What to produce
Your reply should be only the number of lines in the records that contain the word "Canale".

------ Entries provided ------

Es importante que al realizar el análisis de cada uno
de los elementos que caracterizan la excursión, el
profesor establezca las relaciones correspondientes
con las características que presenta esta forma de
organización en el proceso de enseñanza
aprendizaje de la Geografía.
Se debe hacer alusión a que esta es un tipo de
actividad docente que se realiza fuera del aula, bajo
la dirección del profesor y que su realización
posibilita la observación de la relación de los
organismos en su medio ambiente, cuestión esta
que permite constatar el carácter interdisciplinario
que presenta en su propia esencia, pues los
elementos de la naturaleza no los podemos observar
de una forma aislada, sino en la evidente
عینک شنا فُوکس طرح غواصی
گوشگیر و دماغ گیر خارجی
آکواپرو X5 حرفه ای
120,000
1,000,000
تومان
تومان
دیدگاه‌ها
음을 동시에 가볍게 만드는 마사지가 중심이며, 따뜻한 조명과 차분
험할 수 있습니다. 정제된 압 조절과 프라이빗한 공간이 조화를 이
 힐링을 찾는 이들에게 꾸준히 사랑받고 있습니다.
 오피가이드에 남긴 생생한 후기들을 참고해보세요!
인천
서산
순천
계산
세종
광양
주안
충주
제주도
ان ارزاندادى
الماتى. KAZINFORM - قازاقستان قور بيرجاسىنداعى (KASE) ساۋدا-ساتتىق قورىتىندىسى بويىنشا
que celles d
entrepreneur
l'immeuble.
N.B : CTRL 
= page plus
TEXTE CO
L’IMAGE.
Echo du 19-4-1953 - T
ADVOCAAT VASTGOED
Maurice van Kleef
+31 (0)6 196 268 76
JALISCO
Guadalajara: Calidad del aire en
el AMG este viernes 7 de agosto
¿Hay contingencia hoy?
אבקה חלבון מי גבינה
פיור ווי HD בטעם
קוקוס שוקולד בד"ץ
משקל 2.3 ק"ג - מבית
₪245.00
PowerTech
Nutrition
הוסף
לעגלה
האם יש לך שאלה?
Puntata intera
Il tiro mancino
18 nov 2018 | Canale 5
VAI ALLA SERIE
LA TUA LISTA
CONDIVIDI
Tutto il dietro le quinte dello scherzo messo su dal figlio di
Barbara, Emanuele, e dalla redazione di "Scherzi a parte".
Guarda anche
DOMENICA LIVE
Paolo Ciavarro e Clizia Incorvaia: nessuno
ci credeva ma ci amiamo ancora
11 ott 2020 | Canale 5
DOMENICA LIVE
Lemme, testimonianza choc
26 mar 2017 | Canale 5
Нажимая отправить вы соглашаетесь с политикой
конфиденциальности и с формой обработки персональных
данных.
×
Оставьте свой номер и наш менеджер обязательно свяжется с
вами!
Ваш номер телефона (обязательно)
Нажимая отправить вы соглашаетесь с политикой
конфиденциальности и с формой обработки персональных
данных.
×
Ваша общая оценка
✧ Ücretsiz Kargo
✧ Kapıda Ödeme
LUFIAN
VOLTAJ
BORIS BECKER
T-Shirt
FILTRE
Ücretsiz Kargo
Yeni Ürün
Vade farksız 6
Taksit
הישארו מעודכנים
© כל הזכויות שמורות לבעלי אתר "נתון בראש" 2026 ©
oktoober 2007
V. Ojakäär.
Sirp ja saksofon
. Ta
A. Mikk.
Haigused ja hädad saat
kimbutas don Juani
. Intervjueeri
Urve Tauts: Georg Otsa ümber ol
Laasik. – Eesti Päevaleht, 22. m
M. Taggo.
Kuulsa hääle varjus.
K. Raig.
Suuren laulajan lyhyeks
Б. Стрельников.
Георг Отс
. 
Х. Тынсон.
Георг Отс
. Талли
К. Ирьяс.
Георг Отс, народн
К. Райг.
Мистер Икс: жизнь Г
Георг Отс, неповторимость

------

Solved exercise
3